3. Appropriate land should be selected, either through entrustment or cooperation, to allow agencies with jurisdiction over the targeted businesses to carry out open bids such that the needs of businesses to develop land can be met.

4. No consensus was reached by representatives on whether to centralize the management of state-owned shares. Nor was there agreement on whether to establish a national holding company or a management company for said shares.

5. In addition to corporatizing state-owned and public enterprises, market liberalization should also be promoted.

6. Certain public policy objectives can be achieved by implementing social policies, rather than by using state-run and public enterprises to do so.

7. A review of Taiwanese businesses' investments in China should be conducted by taking into consideration both Taiwan's national security and local businesses' international competitiveness.

8. Financial matters related to Taiwan's financial industry investing in China.

Whilst taking national sovereignty, security, and Taiwanese enterprises in China into consideration, the government should expedite the establishment of a cross-strait financial supervisory system. Relevant government departments should propose concrete reports on business opportunities and risk assessment. The government should agree, under the principle of mutual benefit, to examine the possibility of easing restrictions on the following practices:

a) Taiwanese banks establishing branches and subsidiaries in China, or owning stock in China's banks.

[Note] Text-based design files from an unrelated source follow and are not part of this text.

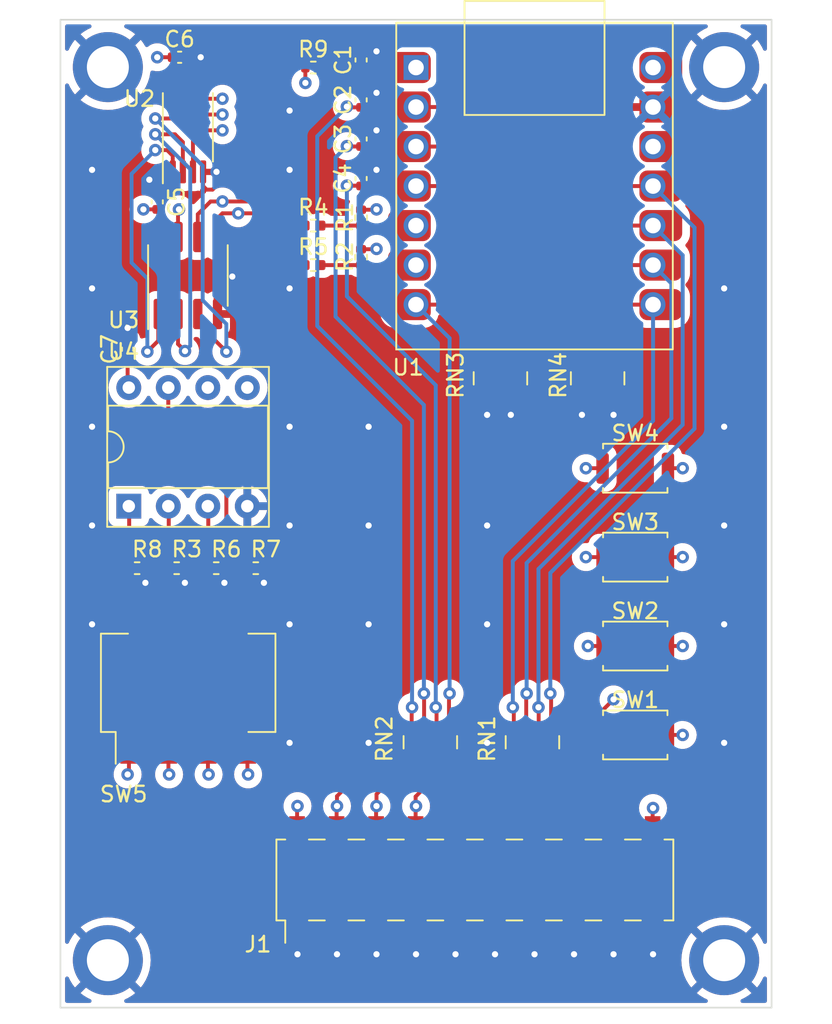
<source format=kicad_pcb>
(kicad_pcb (version 20221018) (generator pcbnew)

  (general
    (thickness 1.443)
  )

  (paper "A5")
  (title_block
    (comment 4 "AISLER Project ID: GOJBYYNW")
  )

  (layers
    (0 "F.Cu" signal)
    (1 "In1.Cu" power)
    (2 "In2.Cu" power)
    (3 "In3.Cu" signal)
    (4 "In4.Cu" power)
    (31 "B.Cu" signal)
    (32 "B.Adhes" user "B.Adhesive")
    (33 "F.Adhes" user "F.Adhesive")
    (34 "B.Paste" user)
    (35 "F.Paste" user)
    (36 "B.SilkS" user "B.Silkscreen")
    (37 "F.SilkS" user "F.Silkscreen")
    (38 "B.Mask" user)
    (39 "F.Mask" user)
    (40 "Dwgs.User" user "User.Drawings")
    (41 "Cmts.User" user "User.Comments")
    (42 "Eco1.User" user "User.Eco1")
    (43 "Eco2.User" user "User.Eco2")
    (44 "Edge.Cuts" user)
    (45 "Margin" user)
    (46 "B.CrtYd" user "B.Courtyard")
    (47 "F.CrtYd" user "F.Courtyard")
    (48 "B.Fab" user)
    (49 "F.Fab" user)
    (50 "User.1" user)
    (51 "User.2" user)
    (52 "User.3" user)
    (53 "User.4" user)
    (54 "User.5" user)
    (55 "User.6" user)
    (56 "User.7" user)
    (57 "User.8" user)
    (58 "User.9" user)
  )

  (setup
    (stackup
      (layer "F.SilkS" (type "Top Silk Screen") (color "White") (material "Direct Printing"))
      (layer "F.Paste" (type "Top Solder Paste"))
      (layer "F.Mask" (type "Top Solder Mask") (color "Green") (thickness 0.025) (material "Liquid Ink") (epsilon_r 3.7) (loss_tangent 0.029))
      (layer "F.Cu" (type "copper") (thickness 0.035))
      (layer "dielectric 1" (type "prepreg") (color "FR4 natural") (thickness 0.136) (material "FR4") (epsilon_r 4.3) (loss_tangent 0.014))
      (layer "In1.Cu" (type "copper") (thickness 0.035))
      (layer "dielectric 2" (type "core") (color "FR4 natural") (thickness 0.2) (material "FR4") (epsilon_r 4.6) (loss_tangent 0.035))
      (layer "In2.Cu" (type "copper") (thickness 0.035))
      (layer "dielectric 3" (type "prepreg") (color "FR4 natural") (thickness 0.511) (material "FR4") (epsilon_r 4.6) (loss_tangent 0.014))
      (layer "In3.Cu" (type "copper") (thickness 0.035))
      (layer "dielectric 4" (type "core") (color "FR4 natural") (thickness 0.2) (material "FR4") (epsilon_r 4.6) (loss_tangent 0.035))
      (layer "In4.Cu" (type "copper") (thickness 0.035))
      (layer "dielectric 5" (type "prepreg") (color "FR4 natural") (thickness 0.136) (material "FR4") (epsilon_r 4.3) (loss_tangent 0.014))
      (layer "B.Cu" (type "copper") (thickness 0.035))
      (layer "B.Mask" (type "Bottom Solder Mask") (color "Green") (thickness 0.025) (material "Liquid Ink") (epsilon_r 3.7) (loss_tangent 0.029))
      (layer "B.Paste" (type "Bottom Solder Paste"))
      (layer "B.SilkS" (type "Bottom Silk Screen") (color "White") (material "Direct Printing"))
      (copper_finish "ENIG")
      (dielectric_constraints no)
    )
    (pad_to_mask_clearance 0)
    (pcbplotparams
      (layerselection 0x00010fc_ffffffff)
      (plot_on_all_layers_selection 0x0000000_00000000)
      (disableapertmacros false)
      (usegerberextensions false)
      (usegerberattributes true)
      (usegerberadvancedattributes true)
      (creategerberjobfile true)
      (dashed_line_dash_ratio 12.000000)
      (dashed_line_gap_ratio 3.000000)
      (svgprecision 4)
      (plotframeref false)
      (viasonmask false)
      (mode 1)
      (useauxorigin false)
      (hpglpennumber 1)
      (hpglpenspeed 20)
      (hpglpendiameter 15.000000)
      (dxfpolygonmode true)
      (dxfimperialunits true)
      (dxfusepcbnewfont true)
      (psnegative false)
      (psa4output false)
      (plotreference true)
      (plotvalue true)
      (plotinvisibletext false)
      (sketchpadsonfab false)
      (subtractmaskfromsilk false)
      (outputformat 1)
      (mirror false)
      (drillshape 1)
      (scaleselection 1)
      (outputdirectory "")
    )
  )

  (net 0 "")
  (net 1 "+3V3")
  (net 2 "GND")
  (net 3 "/I2C_SDA")
  (net 4 "/I2C_SCL")
  (net 5 "Net-(U2-E2)")
  (net 6 "/EEP_I2C_SDA")
  (net 7 "/EEP_I2C_SCL")
  (net 8 "Net-(U2-E1)")
  (net 9 "Net-(U2-E0)")
  (net 10 "/~{WC}")
  (net 11 "unconnected-(U1-5V-Pad14)")
  (net 12 "/D1_C")
  (net 13 "/D2_C")
  (net 14 "/D3_C")
  (net 15 "Net-(J1-Pin_10)")
  (net 16 "Net-(J1-Pin_12)")
  (net 17 "Net-(J1-Pin_14)")
  (net 18 "Net-(J1-Pin_16)")
  (net 19 "Net-(J1-Pin_18)")
  (net 20 "/D10{slash}A11{slash}SPI_MOSI")
  (net 21 "/D9{slash}A9{slash}SPI_MISO")
  (net 22 "/D8{slash}A8{slash}SPI_SCK")
  (net 23 "/D7{slash}A7{slash}UART_RX")
  (net 24 "/D6{slash}A6{slash}UART_TX")
  (net 25 "/D3{slash}A3")
  (net 26 "/D2{slash}A2")
  (net 27 "/D1{slash}A1")
  (net 28 "/D0{slash}A0")
  (net 29 "/D0_C")

  (footprint "Resistor_SMD:R_Array_Concave_4x0603" (layer "F.Cu") (at 43.5546 59.6528 90))

  (footprint "Capacitor_SMD:C_0402_1005Metric" (layer "F.Cu") (at 32.5374 18.3616 90))

  (footprint "Button_Switch_SMD:SW_Push_SPST_NO_Alps_SKRK" (layer "F.Cu") (at 50.165 42.037))

  (footprint "Logo:TardigradeLogo_v3" (layer "F.Cu") (at 20.728352 69.088))

  (footprint "Package_SO:TSSOP-8_4.4x3mm_P0.65mm" (layer "F.Cu") (at 21.4022 20.1268 90))

  (footprint "Resistor_SMD:R_Array_Concave_4x0603" (layer "F.Cu") (at 47.7458 36.2594 -90))

  (footprint "Capacitor_SMD:C_0402_1005Metric" (layer "F.Cu") (at 32.5374 20.8762 90))

  (footprint "Resistor_SMD:R_0402_1005Metric" (layer "F.Cu") (at 32.5374 28.4714 -90))

  (footprint "MountingHole:MountingHole_2.7mm_M2.5_ISO7380_Pad_TopBottom" (layer "F.Cu") (at 16.256 73.66))

  (footprint "Resistor_SMD:R_0402_1005Metric" (layer "F.Cu") (at 18.1376 48.4632))

  (footprint "Resistor_SMD:R_0402_1005Metric" (layer "F.Cu") (at 29.464 26.4414))

  (footprint "Resistor_SMD:R_0402_1005Metric" (layer "F.Cu") (at 32.5374 25.9314 -90))

  (footprint "Resistor_SMD:R_Array_Concave_4x0603" (layer "F.Cu") (at 36.989 59.6528 90))

  (footprint "Resistor_SMD:R_0402_1005Metric" (layer "F.Cu") (at 23.223466 48.4632))

  (footprint "MountingHole:MountingHole_2.7mm_M2.5_ISO7380_Pad_TopBottom" (layer "F.Cu") (at 55.88 73.66))

  (footprint "Capacitor_SMD:C_0402_1005Metric" (layer "F.Cu") (at 32.5374 23.4162 90))

  (footprint "Resistor_SMD:R_0402_1005Metric" (layer "F.Cu") (at 29.464 16.2814))

  (footprint "Package_SO:SOIC-8_3.9x4.9mm_P1.27mm" (layer "F.Cu")
    (tstamp 6efb529b-d391-4674-95ec-73d2a4643f1d)
    (at 21.4022 29.6511 90)
    (descr "SOIC, 8 Pin (JEDEC MS-012AA, https://www.analog.com/media/en/package-pcb-resources/package/pkg_pdf/soic_narrow-r/r_8.pdf), generated with kicad-footprint-generator ipc_gullwing_generator.py")
    (tags "SOIC SO")
    (property "Sheetfile" "EE_KiCad_EEPROMPROG.kicad_sch")
    (property "Sheetname" "")
    (property "dnp" "")
    (property "ki_description" "2Kb (256x8) I2C Serial EEPROM, 1.8-5.5V, SOIC-8")
    (property "ki_keywords" "Nonvolatile Non-Volatile Memory ROM ST")
    (path "/921e5b02-3903-4bce-b263-176f3579088a")
    (attr smd)
    (fp_text reference "U3" (at -2.8609 -4.1302 180) (layer "F.SilkS")
        (effects (font (size 1 1) (thickness 0.15)))
      (tstamp b00f213e-8063-4b7a-b3f9-f532b3432a43)
    )
    (fp_text value "M24C02-RMN" (at 0 3.4 90) (layer "F.Fab")
        (effects (font (size 1 1) (thickness 0.15)))
      (tstamp 86f8c356-11d2-44cd-9ee1-3015f76a91eb)
    )
    (fp_text user "${REFERENCE}" (at 0 0 90) (layer "F.Fab")
        (effects (font (size 0.98 0.98) (thickness 0.15)))
      (tstamp 1344b1f7-dfe9-436f-8e57-cb4e5b4c02f6)
    )
    (fp_line (start 0 -2.56) (end -3.45 -2.56)
      (stroke (width 0.12) (type solid)) (layer "F.SilkS") (tstamp 26d7ac9c-333e-470d-8f27-6456d0597f97))
    (fp_line (start 0 -2.56) (end 1.95 -2.56)
      (stroke (width 0.12) (type solid)) (layer "F.SilkS") (tstamp 7cb5e193-d86d-4d2f-8308-2bb3ef78f8c9))
    (fp_line (start 0 2.56) (end -1.95 2.56)
      (stroke (width 0.12) (type solid)) (layer "F.SilkS") (tstamp 6648cc03-aaf5-4081-af26-4e17cd46749d))
    (fp_line (start 0 2.56) (end 1.95 2.56)
      (stroke (width 0.12) (type solid)) (layer "F.SilkS") (tstamp 107b20c8-6605-4ee8-879f-95d198723c55))
    (fp_line (start -3.7 -2.7) (end -3.7 2.7)
      (stroke (width 0.05) (type solid)) (layer "F.CrtYd") (tstamp ef348e9a-3921-4940-afcd-bb53abde7d6c))
    (fp_line (start -3.7 2.7) (end 3.7 2.7)
      (stroke (width 0.05) (type solid)) (layer "F.CrtYd") (tstamp 569e3a6b-b964-4897-ac42-bb201b830b83))
    (fp_line (start 3.7 -2.7) (end -3.7 -2.7)
      (stroke (width 0.05) (type solid)) (layer "F.CrtYd") (tstamp afacca92-b27c-4668-9f64-83bba62cb138))
    (fp_line (start 3.7 2.7) (end 3.7 -2.7)
      (stroke (width 0.05) (type solid)) (layer "F.CrtYd") (tstamp 340e826c-8b29-4a6b-93fd-8686ac296c44))
    (fp_line (start -1.95 -1.475) (end -0.975 -2.45)
      (stroke (width 0.1) (type solid)) (layer "F.Fab") (tstamp 2cb883fe-37df-4632-a393-6a43bbe75d35))
    (fp_line (start -1.95 2.45) (end -1.95 -1.475)
      (stroke (width 0.1) (type solid)) (layer "F.Fab") (tstamp fcaed7a9-90aa-4bf5-b9f3-68082a8830f9))
    (fp_line (start -0.975 -2.45) (end 1.95 -2.45)
      (stroke (width 0.1) (type solid)) (layer "F.Fab") (tstamp ef4fcf34-a991-4929-81f3-d41447deb747))
    (fp_line (start 1.95 -2.45) (end 1.95 2.45)
      (stroke (width 0.1) (type solid)) (layer "F.Fab") (tstamp de7833fb-937c-484b-b010-7cd1256c9d57))
    (fp_line (start 1.95 2.45) (end -1.95 2.45)
      (stroke (width 0.1) (type solid)) (layer "F.Fab") (tstamp a49e519e-6151-4fa4-8305-2bd531ee02b7))
    (pad "1" smd roundrect (at -2.475 -1.905 90) (size 1.95 0.6) (layers "F.Cu" "F.Paste" "F.Mask") (roundrect_rratio 0.25)
      (net 9 "Net-(U2-E0)") (pinfunction "E0") (pintype "input") (tstamp 85aca0f0-66bf-4cf3-82a9-f01a629bce81))
    (pad "2" smd roundrect (at -2.475 -0.635 90) (size 1.95 0.6) (layers "F.Cu" "F.Paste" "F.Mask") (roundrect_rratio 0.25)
      (net 8 "Net-(U2-E1)") (pinfunction "E1") (pintype "input") (tstamp 851f9783-6d2f-4598-8d73-279fd5e4cced))
    (pad "3" smd roundrect (at -2.475 0.635 90) (size 1.95 0.6) (layers "F.Cu" "F.Paste" "F.Mask") (roundrect_rratio 0.25)
      (net 5 "Net-(U2-E2)") (pinfunction "E2") (pintype "input") (tstamp e648a1c7-f7cc-46eb-9f81-361c3df26f7c))
    (pad "4" smd roundrect (at -2.475 1.905 90) (size 1.95 0.6) (layers "F.Cu" "F.Paste" "F.Mask") (roundrect_rratio 0.25)
      (net 2 "GND") (pinfunction "VSS") (pintype "power_in") (tstamp be91a858-17fe-4e31-849f-10d730f96411))
    (pad "5" smd roundrect (at 2.475 1.905 90) (size 1.95 0.6) (layers "F.Cu" "F.Paste" "F.Mask") (roundrect_rratio 0.25)
      (net 7 "/EEP_I2C_SCL") (pinfunction "SDA") (pintype "bidirectional") (tstamp 77b0602a-f417-4fff-8c27-ab0a2bc980f7))
    (pad "6" smd roundrect (at 2.475 0.635 90) (size 1.95 0.6) (layers "F.Cu" "F.Paste" "F.Mask") (roundrect_rratio 0.25)
      (net 6 "/EEP_I2C_SDA") (pinfunction "SCL") (pintype "input") (tstamp c9264555-96fc-4d4b-a900-6fb5912ec185))
    (pad "7" smd roundrect (at 2.475 -0.635 90) (size 1.95 0.6) (layers "F.Cu" "F.Paste" "F.Mask") (roundrect_rratio 0.25)
      (net 10 "/~{WC}") (pinfunction "~{WC}") (pintype "input") (tstamp 01367084-35d6-4015-bd5b-3588cd05194b))
    (pad "8" smd rou
... [1106901 chars truncated]
</source>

b) Investment in China by overseas subsidiaries of Taiwanese securities firms in Chinese securities firms; and investment in Chinese fund management companies by such firms and their parent companies.

c) Chinese banks, securities companies, and insurance companies establishing offices in Taiwan.

d) The matter of establishing bank branches and subsidiaries should be handled under the precondition that both governments engage in reciprocal consultation on supervisory cooperation.

e) Allow the exchange of renminbi (RMB) and establish a settlement system for RMB and NT dollars.

Should discrepancies exist between the Chinese and English versions, the Chinese version takes priority.